Posted earlier on Facebook…
I am heavy with grief and impending loss and incalculable sadness. My cousin texted me earlier today, saying that she has put my aunt – my mother’s sister – into home hospice care. I have been thinking a lot about her lately, and had a feeling that she was declining. My mother was the elder sister (a circumstance she never let anyone forget), five years older than my aunt. This is right on schedule for how womenfolk on the maternal side check out.
I was always fond of my aunt. She was fun, and not as mean as my mother. I would love to know what happened between them all those years ago that would cause them to separate so drastically later in life. As my mother descended into dementia, my aunt was beginning to lose her grasp bit by bit as well, and it seemed they had both forgotten they were sisters. But when the end came from my mother, my aunt had a lot of trouble seeing her in hospice, and she wouldn’t go up to view the body at the funeral. I noticed it, even while on auto-pilot on that incredible day. My aunt was on auto-pilot just as I was.
The last time I saw my aunt, my cousin had tried to prepare me for the possibility that she wouldn’t know me. But she did, and she opened her arms wide and smiled so brightly. It was like old times, before the world turned upside down for me. I told her that I remembered her making lasagna from scratch with me, and taking me to see Rumpelstiltskin on stage when I was little. It was my first dress-up in big girl clothes outing – complete with black patent leather shoes and white gloves. I loved her so much.
I was thinking earlier that maybe dementia means that our spirits are beginning to vibrate at a higher level than our bodies, and there is no need for mental clarity. It’s a way for us to let go, I suppose – we spend most of our lives holding on very tightly to everything, even ourselves. Ah, well – it’s the human condition.
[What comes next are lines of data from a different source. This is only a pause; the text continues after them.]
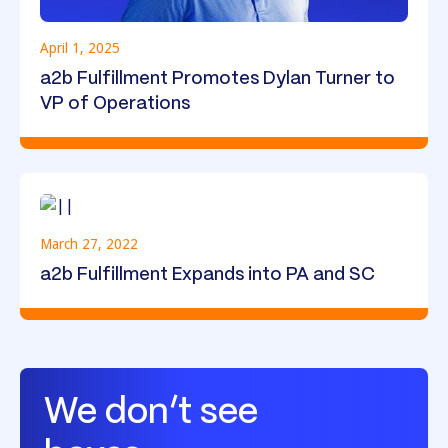
April 1, 2025
a2b Fulfillment Promotes Dylan Turner to
VP of Operations
March 27, 2022
a2b Fulfillment Expands into PA and SC
We don’t see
When my cousin texted, I responded with some words that included “damn this aging process, and damn this dementia”. I have been obsessed lately with the notion that I am starting down that path, but what is there to do? It is what it is. And I am what I am…full stop.
Whenever she leaves here, my aunt will signify the end of my childhood, the last person on this earth who knew me from the beginning. The person who saved my life a few years ago when I asked her why my father had stayed in that marriage for so long, and her level-eyed response: that it was because of me. That changed my life, and healed so much of what has ailed me for so long. I will never forget that moment. It took less than 10 seconds to say those words, but a lifetime of hurt was reframed, reformatted, reoriented.
I wish my aunt well on this leg of her journey. It feels sadly familiar, and I hate that, but it’s not my choice to make. I hope that she doesn’t suffer, hope that she is at peace. Godspeed, Auntie. I hope you know how much you meant to me and still do.